Mr. Hanson is referring to the City of Calgary. The planning department is adjusting to railway safety concerns, highlighted by the 2013 Lac-Mégantic disaster that killed 47 people. Last year, the Federation of Canadian Municipalities recommended a 30-metre setback standard for development along urban rail corridors, but Calgary has yet to determine an official policy.
"We've been trying to wrap our heads around how we'd employ that setback here," Calgary City Manager Jeff Fielding says. "Today, it's a one-off with each individual property."
Mr. Fielding, who was the city manager in Burlington, Ont., during a 2012 Via Rail train derailment that killed three people, says the planning department is still reviewing how to mitigate risk while balancing business concerns.
"In Calgary, we've waited years and years to have development interest adjacent to our rail lines. There are billions of dollars worth of value at risk in terms of how we apply a strategy on a setback requirement. Those are things we're going to have to discuss. Certainly it's going to end up at council, and I expect it's going to have to be a community consultation."

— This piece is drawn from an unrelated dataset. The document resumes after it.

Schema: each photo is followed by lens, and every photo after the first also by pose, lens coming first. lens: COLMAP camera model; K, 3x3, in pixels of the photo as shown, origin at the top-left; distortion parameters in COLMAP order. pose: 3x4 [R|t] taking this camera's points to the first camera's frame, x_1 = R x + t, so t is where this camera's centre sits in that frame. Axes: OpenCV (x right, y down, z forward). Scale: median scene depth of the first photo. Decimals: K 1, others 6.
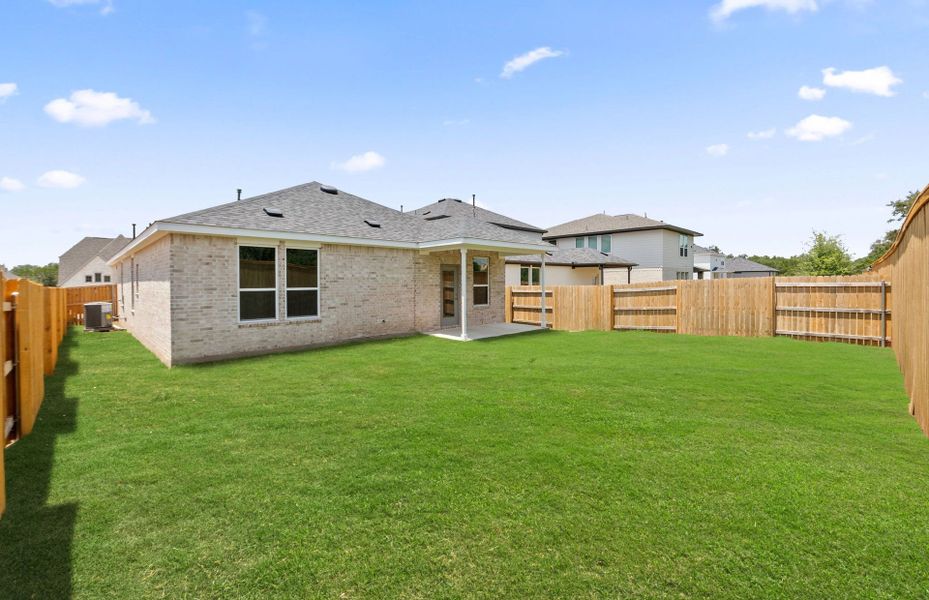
lens RADIAL K [[397.3, 0, 470.9], [0, 397.3, 292.4], [0, 0, 1]] dist [-0.002129, -0.000492]
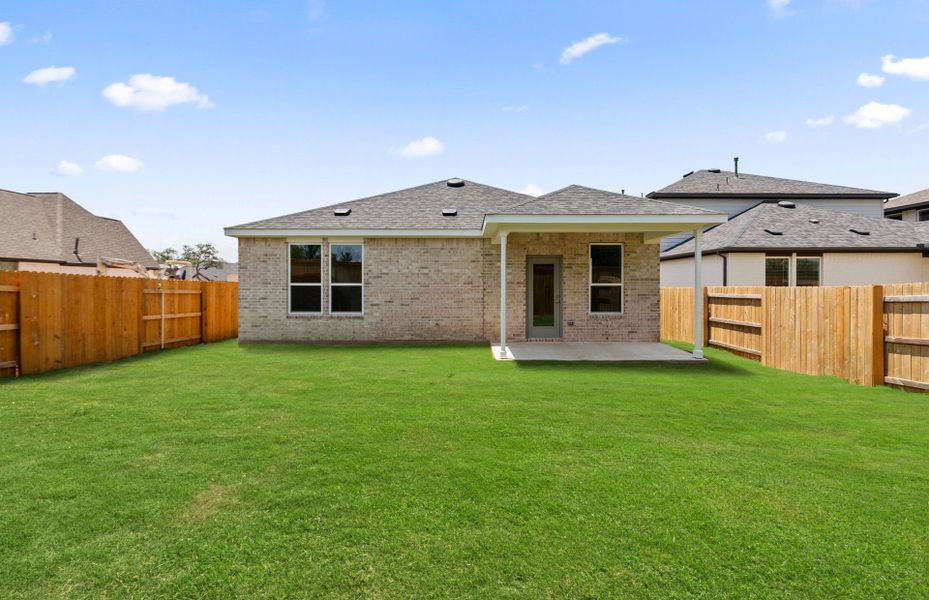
lens RADIAL K [[397.3, 0, 470.9], [0, 397.3, 292.4], [0, 0, 1]] dist [-0.002129, -0.000492]
pose [[0.701872, 0.019624, -0.712032, 0.428562], [-0.025389, 0.999674, 0.002526, 0.000560], [0.711850, 0.016305, 0.702142, 0.432815]]
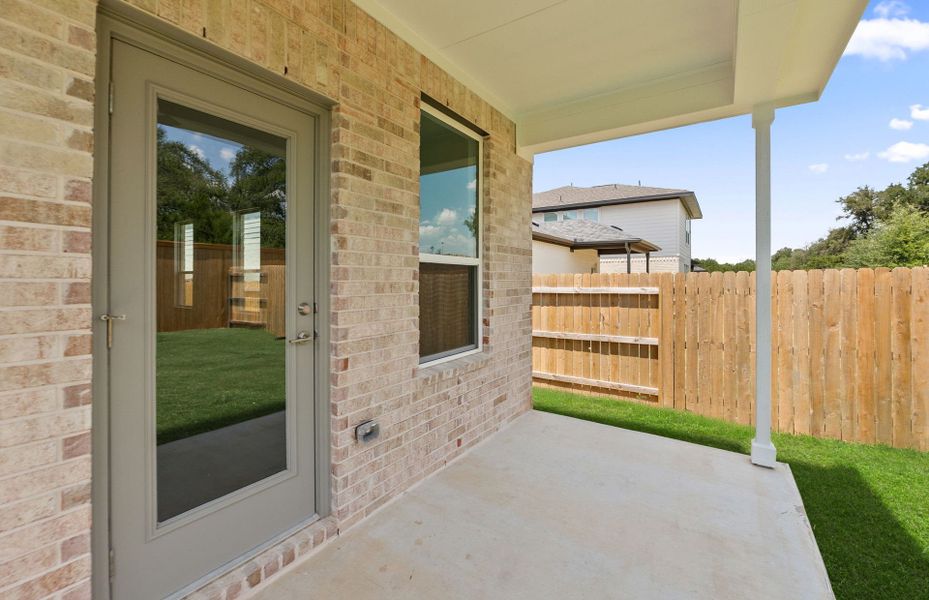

Development of pre-existing structures, especially historic ones like the Fletcher Building, could have different requirements than new projects.
"I don't think you're going to see one-size-fits-all policy," Mr. Fielding says. "There's a variety of different ways that you could use things like crash walls and separation spaces for safety. We're not going to be knocking buildings down."
In the meantime, Smithbilt's construction plans for the Fletcher Building are still under review.